_Page extract:_
Even the world’s largest computer company isn’t safe from the occasional ouchie, what with its track record of flops that includes the Spot Watch and the Kin. But who can forget the Zune? Despite impressive reviews from critics and users, Zune’s entrance into commerce came at a time when its primary competitor, guess which one, had already established a borderline-monopolized foothold in the market. This, coupled with inferior marketing strategies, mediocre software support, and a lack of innovation, sent the Zune straight to flopsville, with the devices pulled from production in 2012 and the remaining services retired in 2015.

Before we unveil our #1 pick, let’s have a look at a few honorable, or, in this case, dishonorable mentions:
OQO Model 01 (2004)
OQO, Inc.
Wireless Display [aka WiDi] (2010-)
N-Gage (2003-05)
Apple Watch (2015-)
Apple Inc.

#1: Google Glass (2013)

So far, we’ve covered tablets, laptops and gaming consoles, but who would’ve ever thought that eyewear would find its way onto this list, and from Google no less? Though certainly an innovative and dandy device, the Google Glass prototype was ultimately a failure for its not-so wallet-friendly price tag, lack of special features, and the legislative actions it sparked due to privacy and safety concerns. Moreover, the product failed to impress most users, with many calling the device more of an intricate eyesore than a convenience. Google announced they’d cease production of the prototype in early 2015 – and though the company plans on continuing to develop it – as of early 2016, Google Glass is one of the fastest product flops ever to be released, tech or otherwise.

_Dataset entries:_
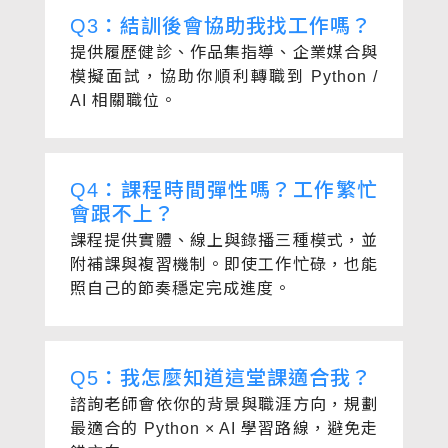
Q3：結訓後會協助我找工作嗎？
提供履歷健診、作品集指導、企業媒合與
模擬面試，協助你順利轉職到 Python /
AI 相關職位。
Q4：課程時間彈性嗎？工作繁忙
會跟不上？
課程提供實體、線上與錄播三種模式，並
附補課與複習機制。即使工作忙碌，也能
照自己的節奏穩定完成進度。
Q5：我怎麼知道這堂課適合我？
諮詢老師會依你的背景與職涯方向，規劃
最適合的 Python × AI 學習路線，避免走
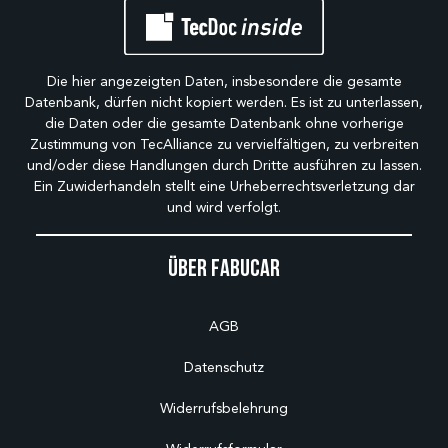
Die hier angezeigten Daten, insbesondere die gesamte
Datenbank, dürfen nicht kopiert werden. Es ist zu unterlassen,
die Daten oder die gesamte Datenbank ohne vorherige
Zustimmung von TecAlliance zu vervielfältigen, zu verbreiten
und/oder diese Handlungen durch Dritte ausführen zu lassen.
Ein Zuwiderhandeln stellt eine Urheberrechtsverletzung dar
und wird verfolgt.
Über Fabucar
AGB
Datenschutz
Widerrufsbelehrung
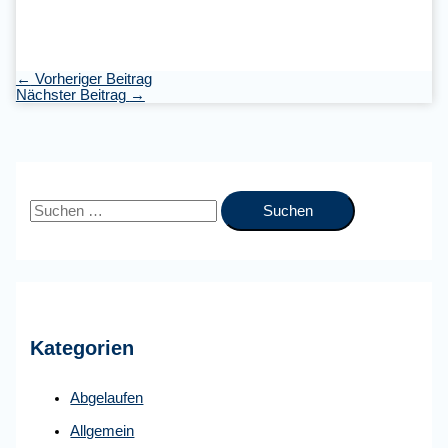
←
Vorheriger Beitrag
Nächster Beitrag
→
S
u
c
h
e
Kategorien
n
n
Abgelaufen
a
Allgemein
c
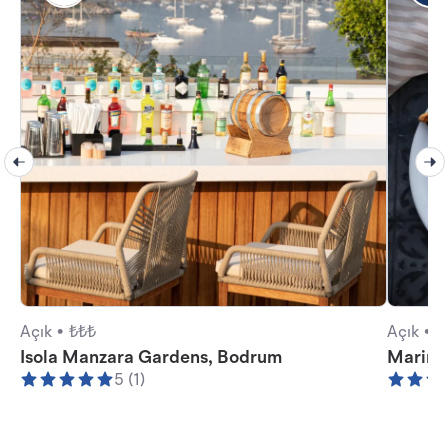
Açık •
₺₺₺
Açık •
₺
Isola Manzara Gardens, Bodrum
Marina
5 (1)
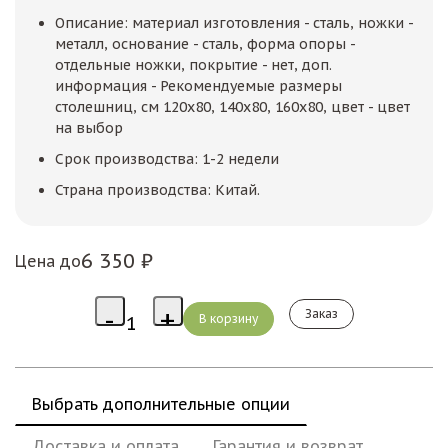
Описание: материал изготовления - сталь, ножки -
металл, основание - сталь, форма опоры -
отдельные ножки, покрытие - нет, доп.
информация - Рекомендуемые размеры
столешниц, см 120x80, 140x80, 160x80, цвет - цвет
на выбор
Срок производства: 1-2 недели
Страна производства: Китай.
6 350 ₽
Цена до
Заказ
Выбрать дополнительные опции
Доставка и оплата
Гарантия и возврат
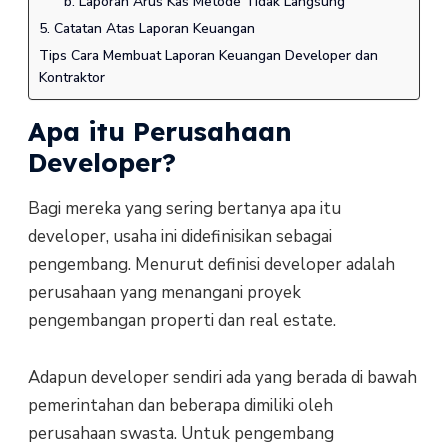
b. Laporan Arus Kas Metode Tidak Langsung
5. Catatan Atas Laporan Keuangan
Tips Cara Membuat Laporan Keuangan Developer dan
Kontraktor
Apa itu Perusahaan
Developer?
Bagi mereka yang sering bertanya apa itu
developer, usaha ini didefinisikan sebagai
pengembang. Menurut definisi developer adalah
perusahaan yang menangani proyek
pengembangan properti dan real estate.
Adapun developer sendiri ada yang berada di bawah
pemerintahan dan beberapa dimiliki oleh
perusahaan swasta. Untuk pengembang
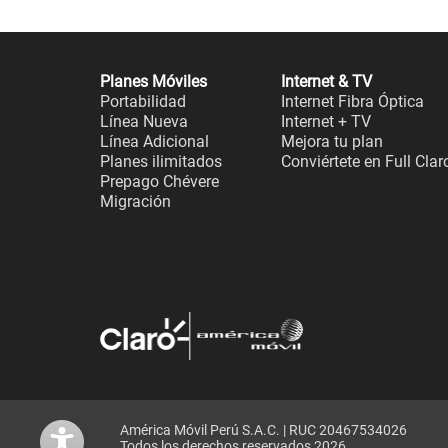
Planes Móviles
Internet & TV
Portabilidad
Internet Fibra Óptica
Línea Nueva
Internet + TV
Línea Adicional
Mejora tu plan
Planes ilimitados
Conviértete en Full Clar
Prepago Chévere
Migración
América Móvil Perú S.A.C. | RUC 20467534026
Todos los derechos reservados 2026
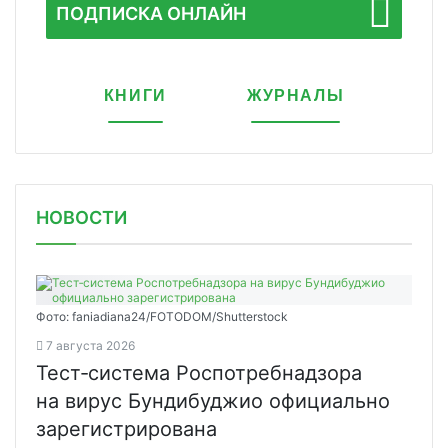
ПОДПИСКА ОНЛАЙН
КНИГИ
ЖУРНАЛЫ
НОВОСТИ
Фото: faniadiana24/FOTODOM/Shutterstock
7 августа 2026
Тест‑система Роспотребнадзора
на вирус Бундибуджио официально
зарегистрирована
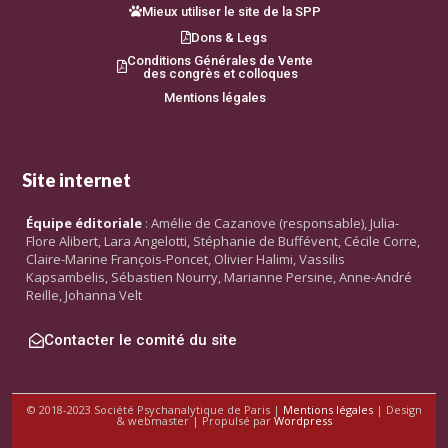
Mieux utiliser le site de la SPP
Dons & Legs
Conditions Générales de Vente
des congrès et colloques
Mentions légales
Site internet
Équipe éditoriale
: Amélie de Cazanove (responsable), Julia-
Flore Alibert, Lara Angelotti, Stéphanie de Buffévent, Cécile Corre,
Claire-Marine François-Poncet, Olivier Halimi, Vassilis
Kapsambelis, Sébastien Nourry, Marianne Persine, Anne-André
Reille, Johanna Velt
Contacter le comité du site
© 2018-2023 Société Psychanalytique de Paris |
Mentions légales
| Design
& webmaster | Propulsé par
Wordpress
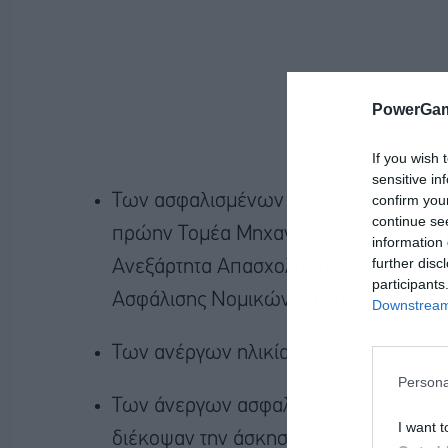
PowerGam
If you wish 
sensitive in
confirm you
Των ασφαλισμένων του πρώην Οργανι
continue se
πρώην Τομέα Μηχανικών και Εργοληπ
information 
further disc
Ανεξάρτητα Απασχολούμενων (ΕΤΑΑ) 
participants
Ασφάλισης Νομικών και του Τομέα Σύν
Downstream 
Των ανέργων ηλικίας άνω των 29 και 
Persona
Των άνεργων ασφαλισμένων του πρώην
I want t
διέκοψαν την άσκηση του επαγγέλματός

_Explore the material:_
- 1) According to the tech-flops article, in what year were the Zune's remaining services retired?
- 2) In the dataset entries, starting at the line that contains "b. Laporan Arus Kas Metode Tidak Langsung" and ending at the line that contains "perusahaan swasta. Untuk pengembang", switch "real estate" to "perumahan" and reproduce those lines with nothing else changed.
The tech-flops article and the dataset entries are unrelated material.

_Answers per task:_
- 1) 2015

- 2)
b. Laporan Arus Kas Metode Tidak Langsung
5. Catatan Atas Laporan Keuangan
Tips Cara Membuat Laporan Keuangan Developer dan
Kontraktor
Apa itu Perusahaan
Developer?
Bagi mereka yang sering bertanya apa itu
developer, usaha ini didefinisikan sebagai
pengembang. Menurut definisi developer adalah
perusahaan yang menangani proyek
pengembangan properti dan perumahan.
Adapun developer sendiri ada yang berada di bawah
pemerintahan dan beberapa dimiliki oleh
perusahaan swasta. Untuk pengembang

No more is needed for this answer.